I don’t let him deter me. “So let’s help Solaya understand them too. Understand you. People need people. It’s how we stay the path. Come with me.”
His smile quivers on his lips. “I am sorry, darling, but I have bled and burned enough for those kingdoms already. I have no desire to help them understand. My only desire is to watch them choke on their own self-righteousness and burn by their own oil-drenched sins. To destroy each other with their very own hands.”
“But—”
“Lyra.” His voice is entirely devoid of warmth.
Detached from any prior fondness he once used when uttering my name.
“If you do not leave now, then my temper will snap, and I will show you how far removed from ‘good’ I truly am by slaughtering all those within my territory.” His already frigid eyes somehow grow colder. “That includes you.”

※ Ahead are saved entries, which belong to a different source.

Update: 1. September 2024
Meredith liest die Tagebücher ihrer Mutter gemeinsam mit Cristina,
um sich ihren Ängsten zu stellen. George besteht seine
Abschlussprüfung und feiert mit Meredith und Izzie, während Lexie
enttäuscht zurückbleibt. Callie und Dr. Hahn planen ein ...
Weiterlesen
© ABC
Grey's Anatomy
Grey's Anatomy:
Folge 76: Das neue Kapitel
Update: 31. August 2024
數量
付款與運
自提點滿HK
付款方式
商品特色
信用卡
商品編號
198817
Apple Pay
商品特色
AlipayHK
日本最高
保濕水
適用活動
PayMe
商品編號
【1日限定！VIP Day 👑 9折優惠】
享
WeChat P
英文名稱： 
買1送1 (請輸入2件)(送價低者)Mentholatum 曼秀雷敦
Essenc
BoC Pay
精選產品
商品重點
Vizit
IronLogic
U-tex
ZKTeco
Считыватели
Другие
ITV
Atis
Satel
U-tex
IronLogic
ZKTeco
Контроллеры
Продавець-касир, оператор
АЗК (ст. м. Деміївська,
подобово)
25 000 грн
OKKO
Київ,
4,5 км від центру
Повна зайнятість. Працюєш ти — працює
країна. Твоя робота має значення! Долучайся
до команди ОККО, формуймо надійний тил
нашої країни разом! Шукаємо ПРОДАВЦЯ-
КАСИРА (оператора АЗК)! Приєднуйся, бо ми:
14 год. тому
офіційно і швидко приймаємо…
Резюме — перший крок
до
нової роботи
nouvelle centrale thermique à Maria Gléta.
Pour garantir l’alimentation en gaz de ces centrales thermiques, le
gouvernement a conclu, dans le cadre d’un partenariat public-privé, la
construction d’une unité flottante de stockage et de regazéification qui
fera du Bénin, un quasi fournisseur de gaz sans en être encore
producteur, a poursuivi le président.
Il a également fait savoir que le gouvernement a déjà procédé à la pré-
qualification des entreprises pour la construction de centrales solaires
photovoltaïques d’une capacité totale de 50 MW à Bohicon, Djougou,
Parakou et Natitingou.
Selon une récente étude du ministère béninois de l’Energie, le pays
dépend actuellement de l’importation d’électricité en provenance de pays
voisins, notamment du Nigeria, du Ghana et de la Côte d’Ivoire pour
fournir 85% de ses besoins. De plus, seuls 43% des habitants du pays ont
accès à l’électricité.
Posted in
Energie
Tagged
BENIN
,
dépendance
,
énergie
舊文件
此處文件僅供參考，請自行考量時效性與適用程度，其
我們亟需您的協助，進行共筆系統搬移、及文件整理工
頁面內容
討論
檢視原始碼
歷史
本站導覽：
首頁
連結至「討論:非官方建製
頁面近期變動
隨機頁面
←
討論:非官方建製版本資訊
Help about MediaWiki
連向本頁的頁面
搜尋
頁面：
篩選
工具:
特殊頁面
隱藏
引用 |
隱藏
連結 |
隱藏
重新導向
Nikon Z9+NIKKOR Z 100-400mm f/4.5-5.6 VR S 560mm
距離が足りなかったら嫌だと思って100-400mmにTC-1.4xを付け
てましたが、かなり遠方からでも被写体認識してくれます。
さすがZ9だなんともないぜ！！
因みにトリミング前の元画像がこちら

I fight off my tremor, lifting my chin instead. “You don’t mean that.”
“Test me then, if you are so keen on gambling with your life.”
“Cas,” I plead, ignorantly reaching for him again.
He jerks away. “Stop calling me that. Cas is dead. Cas has been dead. I was nothing more than an ignorant fool for allowing myself to forget that.”
I make one last effort. My final, pathetic plea. “What if I said I need you? Want you in Solaya with me?”
“You don’t.”
“And if I said I care about you?”
His jaw sets in a hard line. Silently, with slow, rigid movements, he rises from the ground, dusting off his clothes. He only spares me a glance. “Then that was your mistake to make.”
He walks deep into the sea of burning flames, disappearing behind the smoke.